PREAMBULE
Le Peuple Français, convaincu que l'oubli et le mépris
des droits naturels de l'Homme, sont les seules
causes des malheurs du monde, a résolu d'exposer dans une déclaration
solemnelle ces droits sacrés et
inaliénables, afin que tous les citoyens, pouvant comparer sans
cesse les actes du Gouvernement avec
le but de toute institution sociale, ne se laissent jamais opprimer
et avilir par la tyrannie ; afin que le
Peuple ait toujours devant les yeux les bases de sa liberté
et de son bonheur, le Majistrat, la règle de ses
devoirs, le Législateur, l'objet de sa mission.

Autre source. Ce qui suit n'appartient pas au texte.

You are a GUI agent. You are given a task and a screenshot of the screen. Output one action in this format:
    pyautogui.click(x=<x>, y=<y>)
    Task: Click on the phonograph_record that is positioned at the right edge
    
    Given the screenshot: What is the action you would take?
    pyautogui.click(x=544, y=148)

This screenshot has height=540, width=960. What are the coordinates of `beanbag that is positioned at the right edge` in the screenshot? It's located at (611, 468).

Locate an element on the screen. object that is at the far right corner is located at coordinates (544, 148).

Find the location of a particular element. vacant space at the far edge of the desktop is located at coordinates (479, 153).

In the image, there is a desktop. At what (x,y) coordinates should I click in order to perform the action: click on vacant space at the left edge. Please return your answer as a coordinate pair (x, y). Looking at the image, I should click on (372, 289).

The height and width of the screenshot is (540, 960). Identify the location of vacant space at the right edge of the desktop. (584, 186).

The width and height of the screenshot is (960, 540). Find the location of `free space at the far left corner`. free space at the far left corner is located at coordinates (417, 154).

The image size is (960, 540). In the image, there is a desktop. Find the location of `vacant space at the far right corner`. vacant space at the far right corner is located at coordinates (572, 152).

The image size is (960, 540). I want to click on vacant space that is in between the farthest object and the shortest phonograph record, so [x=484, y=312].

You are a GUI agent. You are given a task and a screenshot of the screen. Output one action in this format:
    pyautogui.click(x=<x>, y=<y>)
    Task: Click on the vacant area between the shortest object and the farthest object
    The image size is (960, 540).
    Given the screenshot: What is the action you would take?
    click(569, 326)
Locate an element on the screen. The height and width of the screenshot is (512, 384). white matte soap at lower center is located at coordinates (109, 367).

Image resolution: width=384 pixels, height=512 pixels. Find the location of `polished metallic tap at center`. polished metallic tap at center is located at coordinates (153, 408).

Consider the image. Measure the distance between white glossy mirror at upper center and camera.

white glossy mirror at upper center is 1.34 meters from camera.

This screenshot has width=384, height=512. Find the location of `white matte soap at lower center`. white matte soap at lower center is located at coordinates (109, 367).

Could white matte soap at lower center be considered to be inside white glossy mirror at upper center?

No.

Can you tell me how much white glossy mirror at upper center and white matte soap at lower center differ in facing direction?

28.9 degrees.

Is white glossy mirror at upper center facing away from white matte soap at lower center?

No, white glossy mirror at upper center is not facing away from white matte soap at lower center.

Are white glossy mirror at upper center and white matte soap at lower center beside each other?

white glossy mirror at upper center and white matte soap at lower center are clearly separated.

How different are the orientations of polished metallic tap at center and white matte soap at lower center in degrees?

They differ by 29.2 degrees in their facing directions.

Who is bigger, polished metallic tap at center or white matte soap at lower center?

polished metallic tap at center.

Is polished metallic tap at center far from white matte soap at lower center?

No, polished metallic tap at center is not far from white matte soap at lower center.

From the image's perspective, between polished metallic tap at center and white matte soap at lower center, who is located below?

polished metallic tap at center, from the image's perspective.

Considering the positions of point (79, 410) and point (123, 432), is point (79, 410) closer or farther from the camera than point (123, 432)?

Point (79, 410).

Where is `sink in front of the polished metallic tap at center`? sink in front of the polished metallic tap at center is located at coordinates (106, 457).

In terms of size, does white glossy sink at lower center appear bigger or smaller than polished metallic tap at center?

En conséquence, il proclame, en présence de l'Être-suprème,
la Déclaration suivante des Droits de
l'Homme et du Citoyen.
ARTICLE PREMIER
Le but de la société est le bonheur commun.
Le Gouvernement est institué pour garantir à l'Homme
la jouissance de ses droits naturels
imprescriptibles.
II
Ces droits sont l'égalité, la liberté, la sureté, la propriété.
III
Tous les hommes sont égaux par la narure et devant la loi.
IV
La loi est l'expression libre et solemnelle de la volonté générale
; elle est la même pour tous, soit qu'elle
protège, soit qu'elle punisse ; elle ne peut ordonner que ce
qui est juste et utile à la société ; elle ne peut
défendre que ce qui est nuisible.
V
Tous les citoyens sont également admissibles aux emplois publics.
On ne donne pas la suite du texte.